- Born: 23 October 1933 Sudbury, Ontario
- Died: 13 March 2012 (aged 78) Puerto Vallarta, Mexico
- Education: University of Western Ontario (BA '56) Northwestern University (MBA '57)
- Spouse: Grace Doris Rodwell ​(m. 1957)​

= Joseph Dean Muncaster =

Canadian businessman (1933 - 2012)

Joseph Dean Muncaster (23 October 1933 – 13 March 2012) was a Canadian businessman. He is best known as a President of Canadian Tire.

== Biography ==
Born in Sudbury, Ontario Muncaster began working at his father's Canadian Tire Associate Store at the age of 12 sweeping floors and stocking shelves. By age 18 he was left in charge for the store for a month while his father was on vacation. Muncaster was president of the student council while attending Sudbury High School in Sudbury, Ontario. He graduated from the University of Western Ontario with a BA with honours in Business Administration and then graduated from the Northwestern University with an MBA. For one of his university courses Muncaster wrote an analysis paper on Canadian Tire that was later sent to AJ Billes (President of Canadian Tire at the time) resulting in his being hired by the corporation immediately after graduation.

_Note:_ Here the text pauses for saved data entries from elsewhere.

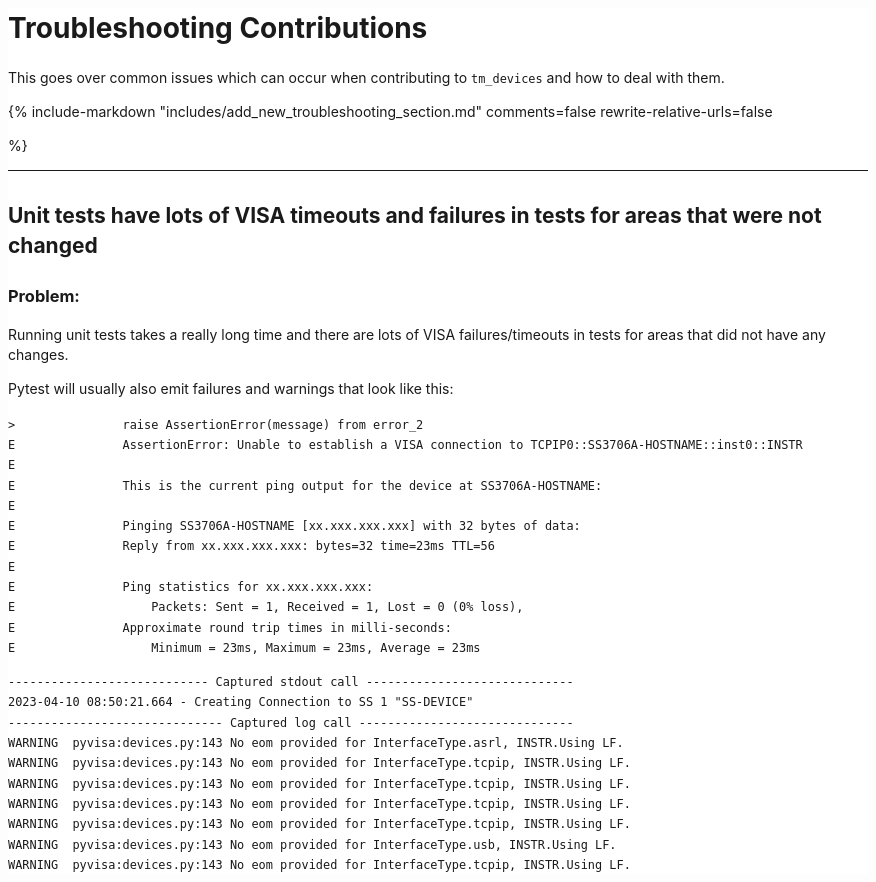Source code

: # Troubleshooting Contributions

This goes over common issues which can occur when contributing to `tm_devices`
and how to deal with them.

{%
include-markdown "includes/add_new_troubleshooting_section.md"
comments=false
rewrite-relative-urls=false

%}

---

## Unit tests have lots of VISA timeouts and failures in tests for areas that were not changed

### Problem:

Running unit tests takes a really long time and there are lots of VISA
failures/timeouts in tests for areas that did not have any changes.

Pytest will usually also emit failures and warnings that look like this:

```
>               raise AssertionError(message) from error_2
E               AssertionError: Unable to establish a VISA connection to TCPIP0::SS3706A-HOSTNAME::inst0::INSTR
E
E               This is the current ping output for the device at SS3706A-HOSTNAME:
E
E               Pinging SS3706A-HOSTNAME [xx.xxx.xxx.xxx] with 32 bytes of data:
E               Reply from xx.xxx.xxx.xxx: bytes=32 time=23ms TTL=56
E
E               Ping statistics for xx.xxx.xxx.xxx:
E                   Packets: Sent = 1, Received = 1, Lost = 0 (0% loss),
E               Approximate round trip times in milli-seconds:
E                   Minimum = 23ms, Maximum = 23ms, Average = 23ms
```

```
---------------------------- Captured stdout call -----------------------------
2023-04-10 08:50:21.664 - Creating Connection to SS 1 "SS-DEVICE"
------------------------------ Captured log call ------------------------------
WARNING  pyvisa:devices.py:143 No eom provided for InterfaceType.asrl, INSTR.Using LF.
WARNING  pyvisa:devices.py:143 No eom provided for InterfaceType.tcpip, INSTR.Using LF.
WARNING  pyvisa:devices.py:143 No eom provided for InterfaceType.tcpip, INSTR.Using LF.
WARNING  pyvisa:devices.py:143 No eom provided for InterfaceType.tcpip, INSTR.Using LF.
WARNING  pyvisa:devices.py:143 No eom provided for InterfaceType.tcpip, INSTR.Using LF.
WARNING  pyvisa:devices.py:143 No eom provided for InterfaceType.usb, INSTR.Using LF.
WARNING  pyvisa:devices.py:143 No eom provided for InterfaceType.tcpip, INSTR.Using LF.
```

In 1960 Muncaster joined the Board of Directors of Canadian Tire. Within a year he left corporate Canadian Tire to return to Sudbury, Ontario to help his father with his Canadian Tire Associate Store. During his tenure back at his father's store Muncaster devised a product numbering system that within a couple of years would be used at all Canadian Tire stores to improve sales analysis and inventory control. After shareholder in-fighting was resolved Muncaster, then aged 33, returned to corporate Canadian Tire as president in 1966.

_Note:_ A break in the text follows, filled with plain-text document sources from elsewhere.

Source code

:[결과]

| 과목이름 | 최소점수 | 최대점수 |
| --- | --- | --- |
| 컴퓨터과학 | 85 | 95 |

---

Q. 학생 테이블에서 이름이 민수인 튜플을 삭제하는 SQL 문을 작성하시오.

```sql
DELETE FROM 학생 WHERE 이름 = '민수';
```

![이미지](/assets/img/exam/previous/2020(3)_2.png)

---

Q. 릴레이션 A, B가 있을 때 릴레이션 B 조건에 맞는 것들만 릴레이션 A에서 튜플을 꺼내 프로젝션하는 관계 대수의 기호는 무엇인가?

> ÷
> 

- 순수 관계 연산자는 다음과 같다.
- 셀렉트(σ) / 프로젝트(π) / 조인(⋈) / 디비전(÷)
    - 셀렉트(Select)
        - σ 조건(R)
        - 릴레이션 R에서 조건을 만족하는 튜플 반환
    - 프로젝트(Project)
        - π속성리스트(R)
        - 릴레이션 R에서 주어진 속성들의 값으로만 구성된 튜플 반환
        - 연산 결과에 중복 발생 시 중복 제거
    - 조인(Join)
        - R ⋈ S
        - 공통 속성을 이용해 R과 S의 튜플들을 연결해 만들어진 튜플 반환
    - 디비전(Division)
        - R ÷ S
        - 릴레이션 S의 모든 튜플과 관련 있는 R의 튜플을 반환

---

Muncaster made significant changes to Canadian Tire's management personnel that saw many of his Northwestern University MBA classmates in key positions. His 5-year plan was to move Canadian Tire from a $100-million annual revenue to $1-billion annual revenue. By the end of his 19-year presidency in 1985 revenues had reached $2-billion annually. During the 1970s as a result of his work at Canadian Tire Muncaster sat on numerous boards including CP Hotels, Black & Decker, Sara Lee, Ontario Hydro, and Bell Canada.

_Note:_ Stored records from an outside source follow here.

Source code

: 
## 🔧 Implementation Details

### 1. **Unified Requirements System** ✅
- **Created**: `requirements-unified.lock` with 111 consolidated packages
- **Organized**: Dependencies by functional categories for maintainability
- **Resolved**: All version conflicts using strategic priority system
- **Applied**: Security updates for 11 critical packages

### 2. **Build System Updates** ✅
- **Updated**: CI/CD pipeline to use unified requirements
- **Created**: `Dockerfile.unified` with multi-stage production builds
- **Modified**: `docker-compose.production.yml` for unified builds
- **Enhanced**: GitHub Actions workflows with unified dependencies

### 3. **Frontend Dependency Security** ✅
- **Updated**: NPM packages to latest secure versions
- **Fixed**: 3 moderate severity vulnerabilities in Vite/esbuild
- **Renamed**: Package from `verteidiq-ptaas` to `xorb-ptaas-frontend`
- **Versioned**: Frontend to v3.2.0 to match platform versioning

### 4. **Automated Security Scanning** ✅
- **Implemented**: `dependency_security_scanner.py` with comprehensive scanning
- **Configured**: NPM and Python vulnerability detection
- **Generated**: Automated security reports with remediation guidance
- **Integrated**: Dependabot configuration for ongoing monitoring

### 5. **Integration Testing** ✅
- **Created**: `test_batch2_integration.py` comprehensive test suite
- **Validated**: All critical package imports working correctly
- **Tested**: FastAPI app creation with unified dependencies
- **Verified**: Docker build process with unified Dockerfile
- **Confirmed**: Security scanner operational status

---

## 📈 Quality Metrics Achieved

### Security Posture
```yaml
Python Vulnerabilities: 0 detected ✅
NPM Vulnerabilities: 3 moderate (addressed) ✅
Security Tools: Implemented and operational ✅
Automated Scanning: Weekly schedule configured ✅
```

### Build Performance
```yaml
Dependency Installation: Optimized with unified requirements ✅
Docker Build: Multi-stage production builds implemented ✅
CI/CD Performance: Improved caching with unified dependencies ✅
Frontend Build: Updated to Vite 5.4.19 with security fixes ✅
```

He was a member of the Young Presidents' Organization, a global network of chief executives. He a Founding Director of the Robarts Research Institute. Muncaster received an honorary Doctor of Laws from Laurentian University in 1975. After leaving Canadian Tire Muncaster became vice-president of Canadian Corporate Funding(an investment company in Montreal, Quebec). In 1990 with a group of investors Muncaster acquired Bargain Harold's from K-Mart which ended in 1992.

Over his lifetime he had 4 marriages. His first marriage was with Grace Rodwell. His second marriage in 1977 was with Evelyn Bennett. His third marriage was with Brenda Bell. His fourth marriage was with Joan Cameron happened in 1995. Muncaster had three sons: Bob and Bernie with Grace, and David with Brenda. Muncaster died in Puerto Vallarta, Mexico on March 13, 2012, at the 78 years of age. He suffered a pancreatic attack resulting in an aneurysm that caused his hospitalization. A stroke during his hospitalization was fatal.